DAVA : H.Çetin ile R. Çetin arasındaki tenkis davasının yapılan muhakemesi sonunda, davanın reddine dair verilen hüküm davacı tarafından temyiz edilmekle evrak okunup gereği görüşülüp düşünüldü:
KARAR : 1 - Zamanaşımı iptidaî ( ilk ) itirazlardan olmadığı için cevap layihasında yazılması zorunluğu yoktur. Ancak, cevap dilekçesinde dayanılmayan zamanaşımı, daha sonra ileri sürülürse davalı taraf savunmanın genişletilmesine karşı koyabilir. ( HUMK202 ) Bu takdirde zamanaşımı def'i incelenemez.
Kanunî cevap süresinde zamanaşımından söz edilmemiş olmakla beraber yargılamanın devamı sırasında davalı taraf def'ide bulunmuş, fakat davacı savunmanın genişletilmesine karşı koymamıştır. O halde zamanaşımı yönünden inceleme yapılmasına engel yoktur.
Mirasçı temliki tasarrufu miras bırakanın sağlığında biliyorsa zamanaşımı ölüm gününde başlar. ( M.K.513 ) Davaya konu yerin davalı tarafa temlik edildiğini, miras bırakanın sağlığında davacının bildiğinde uyuşmazlık yoktur. Öyle ise ölüm gününden başlayarak bir yıl içinde tenkis davası açabilir. Ölüm günü ile dava günü arasında bir yıldan çok az zaman geçmiştir. Şu durumda dava süresinde açılmış iken, temlik tarihi başlangıç sayılarak zamanaşımı sebebiyle davanın reddedilmesi bozmayı gerektirir.
2 - Dava zamanaşımı sebebiyle reddedilince uyuşmazlığın esası hakkında hüküm verilemez. Bu kurala uyulmamış olması da Usul ve Kanun’a aykırıdır.
3 - Ölünceye kadar bakma sözleşmesi ivazlı ( Karşılığı olan sözleşmelerdendir. İvaz ( Karşı edim ) bakıp gözetmedir.
Bir kimsenin babasına, anasına, çocuk ve kardeşine veya başka yakın akrabasına bakıp gözetmesi ahlakî bir ödev olduğu kadar, şartları varsa kanunî görevidir. Ancak, bu görevin sınırı aşıldığı, bakım onlar için bir külfet ve sıkıntı haline geldiği zaman bu hizmete karşılık bir şey istenebilir. Bu takdirde sözleşme ivazlı olur. Örnek verirsek: Özel bakımı gerektiren kişiye bakılması amacı ile yapılan ölünceye kadar bakma sözleşmesi geçerli olup bağış niteliğinde sayılamaz. Aksi halde böyle bir sözleşme karşılıksız olup, tenkisi gerekir.

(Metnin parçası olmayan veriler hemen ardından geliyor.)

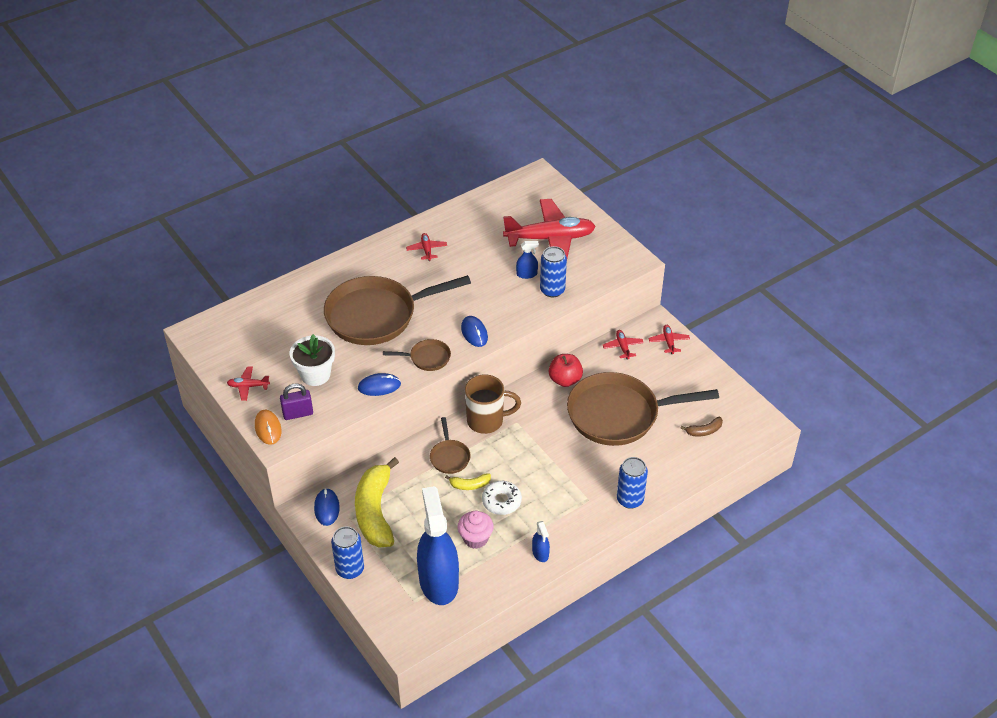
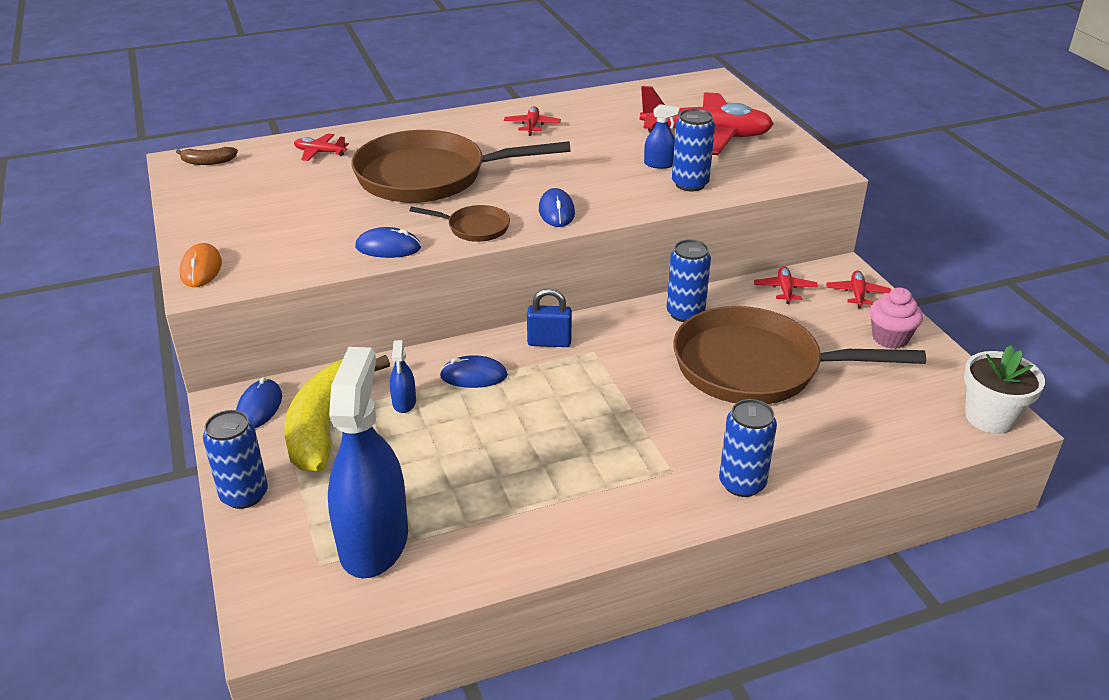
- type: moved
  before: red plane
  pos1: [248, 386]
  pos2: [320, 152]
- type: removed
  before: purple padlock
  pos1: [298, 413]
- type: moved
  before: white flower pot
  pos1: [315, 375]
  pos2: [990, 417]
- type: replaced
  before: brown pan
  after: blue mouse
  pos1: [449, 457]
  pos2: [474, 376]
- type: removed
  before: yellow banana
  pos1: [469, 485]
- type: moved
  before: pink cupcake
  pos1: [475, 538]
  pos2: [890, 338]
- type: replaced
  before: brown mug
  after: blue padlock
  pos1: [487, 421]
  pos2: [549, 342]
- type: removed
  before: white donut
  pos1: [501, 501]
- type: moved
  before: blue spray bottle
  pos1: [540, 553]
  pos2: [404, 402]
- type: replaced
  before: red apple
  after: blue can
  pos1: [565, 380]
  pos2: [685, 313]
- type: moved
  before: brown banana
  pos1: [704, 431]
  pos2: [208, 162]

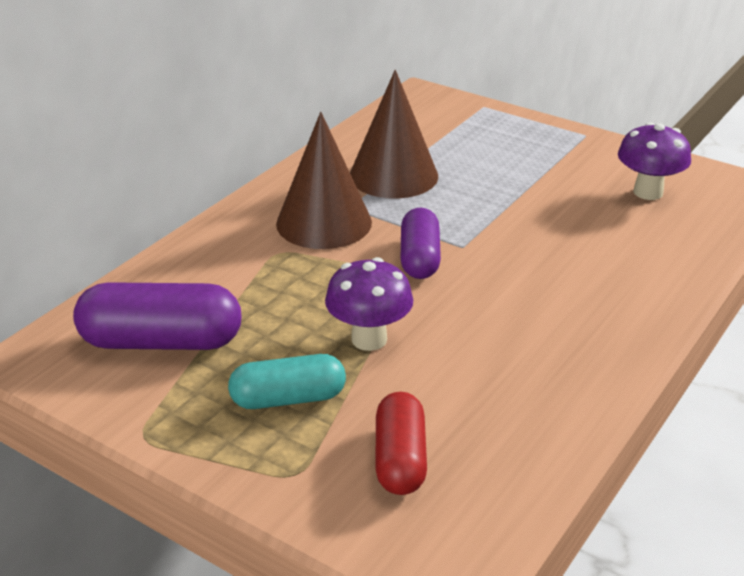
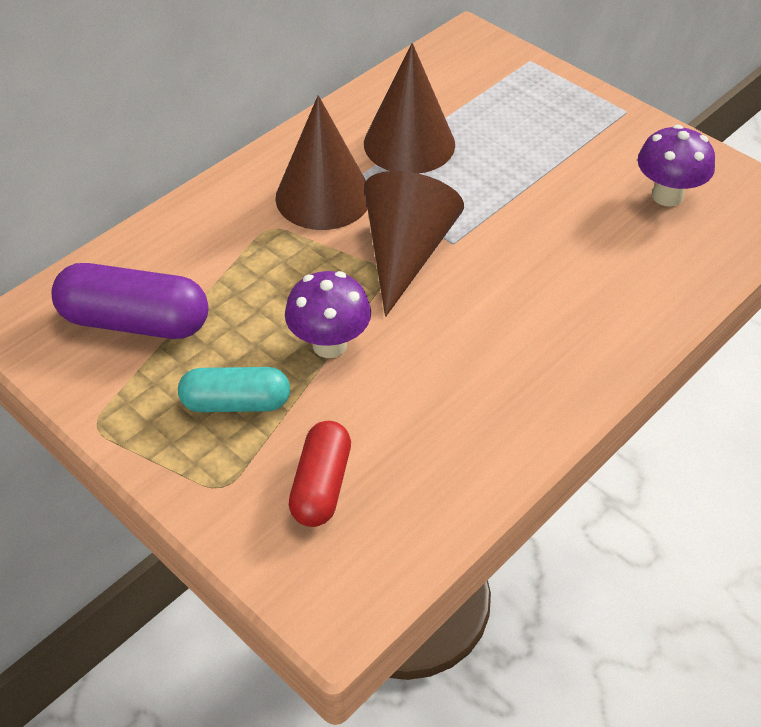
- type: replaced
  before: purple capsule
  after: brown cone
  pos1: [419, 258]
  pos2: [405, 253]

Öte yandan bir kimse mal varlığının tümünü veya ona yakın kısmını ölünceye kadar bakma sözleşmesi ile başkasına verirse bu davranış, saklı payı giderme kastının objektif delili olur.
Olayda miras bırakanın özel bakıma ihtiyacı olmadığı ve mal varlığının tümünü davalıya verdiği gözetildiği takdirde ölünceye kadar bakıp gözetme sözleşmesinin saklı payı zedeleme amacına yönelik olduğunun kabulü gerekir. Buna rağmen kasıt bulunmadığından söz edilerek davanın reddedilmesi yanlıştır. Yapılacak iş, tenkis hükümleri çerçevesinde araştırma ve inceleme yapılıp hüküm verilmesinden ibarettir. Bu yön gözetilmeden davanın reddedilmesi usul va kanuna aykırıdır.
SONUÇ : Temyiz edilen kararın gösterilen sebeple ( BOZULMASINA ) oybirliğiyle karar verildi.